(58)【調査した分野】(Int.Cl.,DB名)
ポリオール(a1)、ポリイソシアネート(a2)及び鎖伸長剤(a3)を含む組成物から形成され末端に水酸基を有するウレタンプレポリマー(A)並びに有機溶剤(B)を含む主剤(i)と、硬化剤(ii)とを含む熱硬化型ウレタン樹脂組成物であって、
前記ポリオール(a1)が、芳香環を含まないポリオール(a1−1)を含むものであり、
前記芳香環を含まないポリオール(a1−1)が、25℃において液状のポリカーボネートポリオールと、25℃において固体状のポリカーボネートポリオールとを含むものであり、
前記ポリイソシアネート(a2)が、芳香環を含まないポリイソシアネート(a2−1)を含むものであり、
前記鎖伸長剤(a3)が、分子量500以下のトリオールを含むものであり、
前記硬化剤(ii)が、トリイソシアネートを含むものであり、
前記熱硬化型ウレタン樹脂組成物中、前記分子量500以下のトリオールと前記トリイソシアネートとの合計の含有率が、10質量%以上35質量%以下であることを特徴とする熱硬化型ウレタン樹脂組成物。
前記熱硬化型ウレタン樹脂組成物中、前記25℃において液状のポリカーボネートポリオールの含有率が、25質量%以上50質量%以下である請求項1記載の熱硬化型ウレタン樹脂組成物。
【発明を実施するための形態】
【0013】
本発明の熱硬化型ウレタン樹脂組成物は、ポリオール(a1)、ポリイソシアネート(a2)及び鎖伸長剤(a3)を含む組成物から形成されるウレタンプレポリマー(A)並びに有機溶剤(B)を含む主剤(i)と、硬化剤(ii)とを含む。なお本発明でいう「主剤」とは、組成物の合計量に対して、50質量%を超える組成を云う。換言すれば、前記硬化剤(ii)の含有率は、本発明の熱硬化型ウレタン樹脂組成物において、50質量%未満である。
::::::
- 課題
上の熱硬化型ウレタン樹脂組成物の本文から、次の問いに答えよ。
(a) 鎖伸長剤(a3)は何を含むものとされているか。
(b) 分子量500以下のトリオールとトリイソシアネートとの合計の含有率は、どの範囲とされているか。
(c) 硬化剤(ii)の含有率は、熱硬化型ウレタン樹脂組成物においてどうであるとされているか。
::::::
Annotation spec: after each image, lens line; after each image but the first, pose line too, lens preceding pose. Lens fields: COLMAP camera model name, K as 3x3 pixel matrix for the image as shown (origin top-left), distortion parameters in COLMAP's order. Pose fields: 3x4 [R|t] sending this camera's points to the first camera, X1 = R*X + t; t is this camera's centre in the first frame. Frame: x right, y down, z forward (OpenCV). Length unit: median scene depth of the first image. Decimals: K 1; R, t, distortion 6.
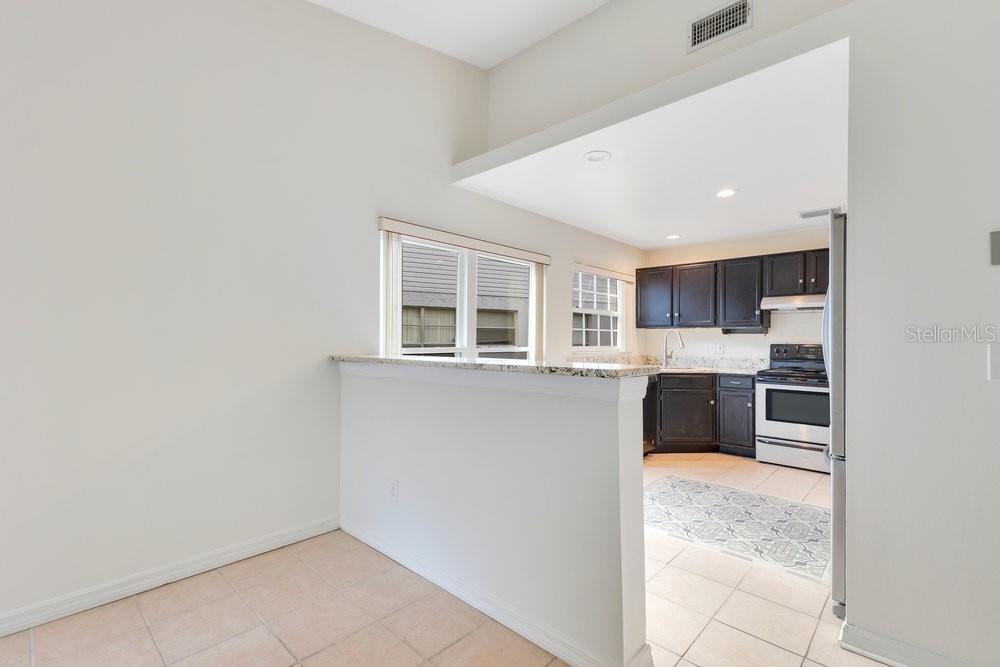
lens RADIAL K [[451.2, 0, 497.1], [0, 451.2, 336.4], [0, 0, 1]] dist [0.004970, 0.001758]
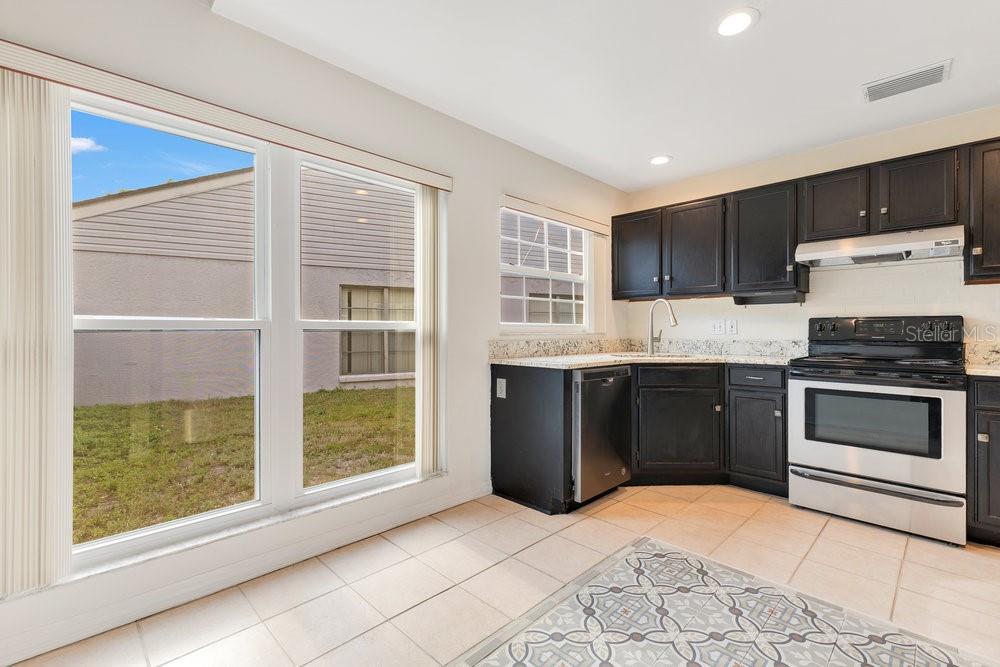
lens RADIAL K [[451.2, 0, 496.6], [0, 451.2, 330.7], [0, 0, 1]] dist [0.004970, 0.001758]
pose [[0.999311, -0.008405, -0.036153, 0.177927], [0.008821, 0.999896, 0.011370, 0.024022], [0.036054, -0.011681, 0.999282, 0.332814]]
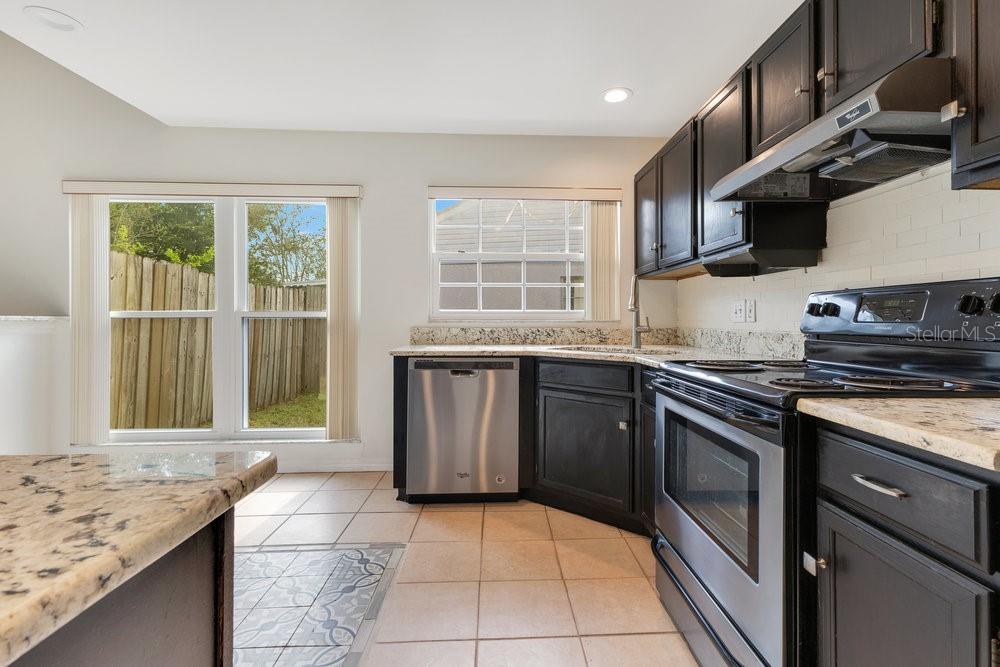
lens RADIAL K [[451.2, 0, 532.5], [0, 451.2, 314.6], [0, 0, 1]] dist [0.004970, 0.001758]
pose [[0.724762, -0.017558, -0.688775, 0.708050], [0.015696, 0.999837, -0.008970, 0.034803], [0.688820, -0.004310, 0.724919, 0.585813]]
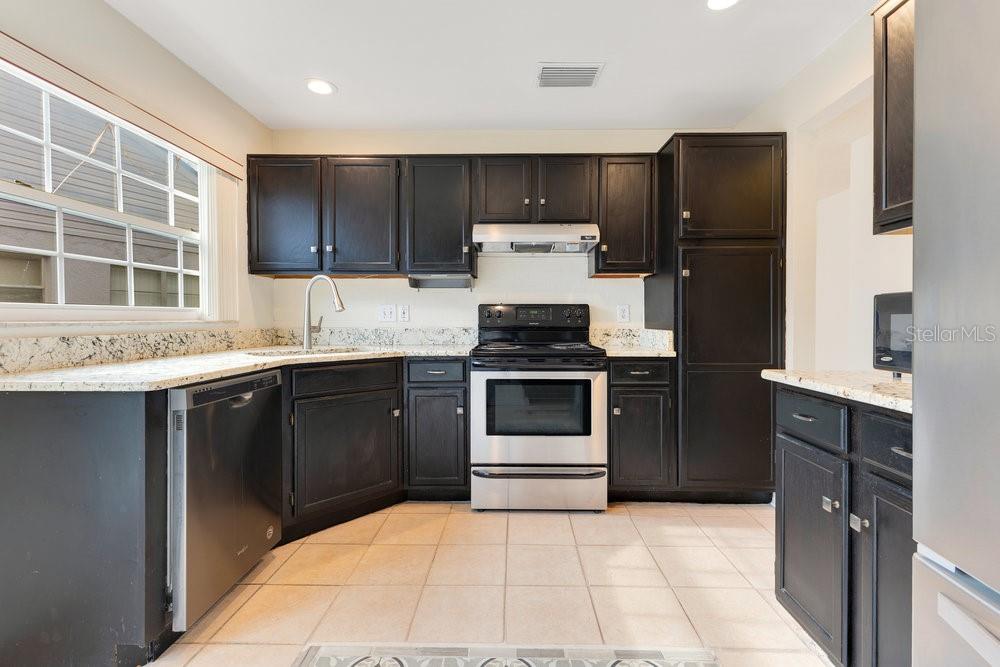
lens RADIAL K [[451.2, 0, 513.7], [0, 451.2, 322.0], [0, 0, 1]] dist [0.004970, 0.001758]
pose [[0.733864, -0.014119, 0.679149, 0.214390], [-0.001083, 0.999758, 0.021954, 0.027995], [-0.679295, -0.016847, 0.733672, 0.508278]]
::::::
- 解答
(a) 分子量500以下のトリオール
(b) 10質量%以上35質量%以下
(c) 50質量%未満